A votação estava marcada para esta quarta-feira, dia 30 de novembro. Todavia, para meu espanto, evitando a manifestação popular, a lei foi sancionada no próprio dia 29, terça-feira.

Entenda a lei nº 13.364/2016

Esta Lei, eleva o rodeio, a vaquejada, bem como as respectivas expressões artístico-culturais, à condição de manifestações da cultura nacional e de patrimônio cultural imaterial. É isto que está escrito no artigo primeiro da lei.

Já o artigo terceiro da mesma lei, mostra quais são as práticas, que agora, são consideradas patrimônio cultural imaterial:

I – montarias;  II – provas de laço; III – apartação; IV – bulldog; V – provas de rédeas; VI – provas dos Três Tambores, Team Penning e Work Penning; VII – paleteadas; e VIII – outras provas típicas, tais como Queima do Alho e concurso do berrante, bem como apresentações folclóricas e de músicas de raiz.

Vou explicar uma a uma.

I – montarias: Nesta prova o peão deve conseguir ficar o mais tempo possível em cima de um cavalo ou touro. O animal parece enlouquecido, pulando. Ele não parece, ele está enlouquecido com as amarras feitas em seu corpo. São diversas técnicas que podem ser utilizadas para causar este comportamento no animal. A mais branda e tranquila, é amarrar um sedém, uma espécie de corda, na virilha do animal.

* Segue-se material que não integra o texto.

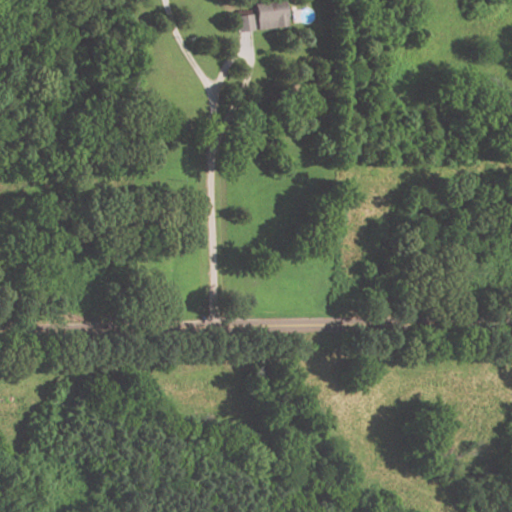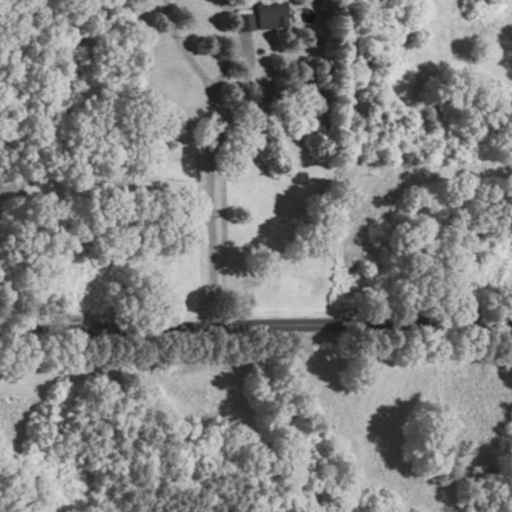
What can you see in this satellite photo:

Antes de sair de entrar na arena, este sedém é apertado, comprimindo a circulação e causando injúrias no animal, para que ele pule mais e o espetáculo seja mais divertido.

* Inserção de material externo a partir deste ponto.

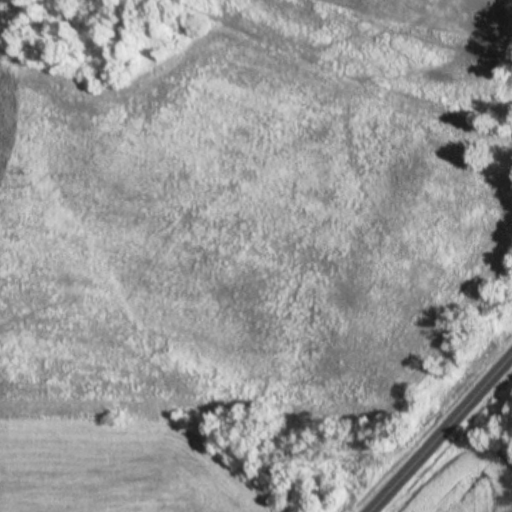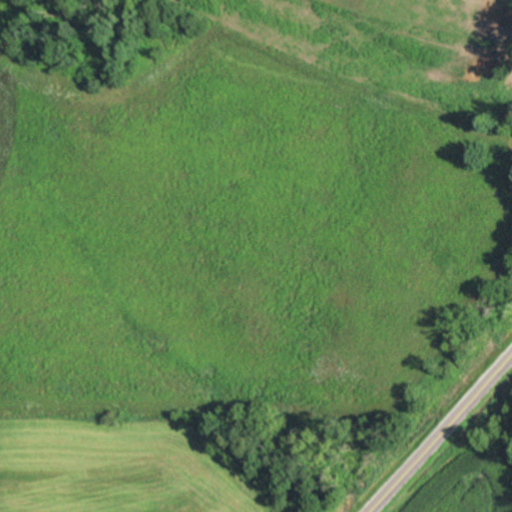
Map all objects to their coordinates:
road: (434, 427)
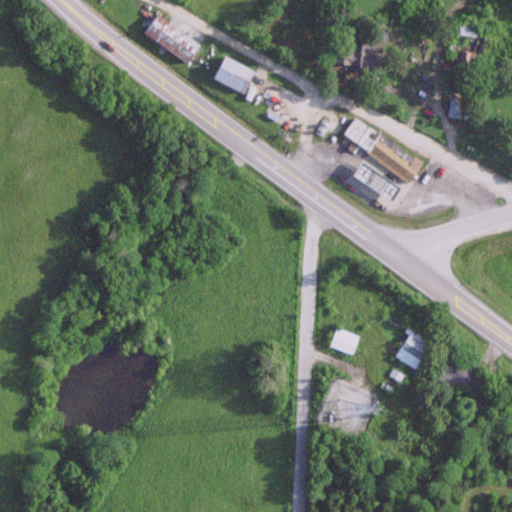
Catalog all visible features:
building: (168, 38)
building: (464, 48)
building: (350, 51)
building: (229, 73)
road: (330, 96)
road: (224, 129)
road: (451, 233)
road: (452, 298)
building: (341, 340)
building: (410, 347)
road: (301, 355)
building: (458, 375)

II – provas do laço: A mais comum nas vaquejadas, consiste em um ou dois vaqueiros montados em seus cavalo, laçarem um boi e alinhá-lo entre dois cavalos, em menor tempo possível. Esta prova tem diversas modalidades, uma delas substitui o boi por bezerro. O Tribunal de Justiça de São Paulo (TJ-SP) proibiu a realização de provas de laço e de vaquejadas em Barretos (SP), onde é realizada a maior Festa do Peão da América Latina. Esta prova não era realizada no município, devido a uma lei municipal promulgada em 2010. A assessoria da Festa do Peão de Barretos esclareceu que desde 2006 não são realizadas provas de laço no evento.

III – apartação: A prova de apartação ou Team Penning é uma prova equestre, na qual se coloca o cavalo contra uma rês. Neste momento, cavalo e cavaleiro devem apartar um único boi para fora do rebanho sem atrapalhar os outros animais. O boi escolhido é levado até o centro da arena. Neste momento, o cavaleiro solta as rédeas dando liberdade ao cavalo para que este demonstre toda sua habilidade e inteligência ao controlar o boi, com velocidade e equilíbrio. O juiz leva em conta a coragem, atenção e habilidade do cavalo em impedir que o boi retorne ao rebanho.

IV – bulldog: Até a manhã do dia 30 de novembro, era vetada da Festa do Peão de Barretos a prova denominada bulldog – em que o peão pula de cima do cavalo em movimento e tenta derrubar o bezerro no menor tempo possível. A modalidade estava suspensa desde 2011, após a morte de um animal.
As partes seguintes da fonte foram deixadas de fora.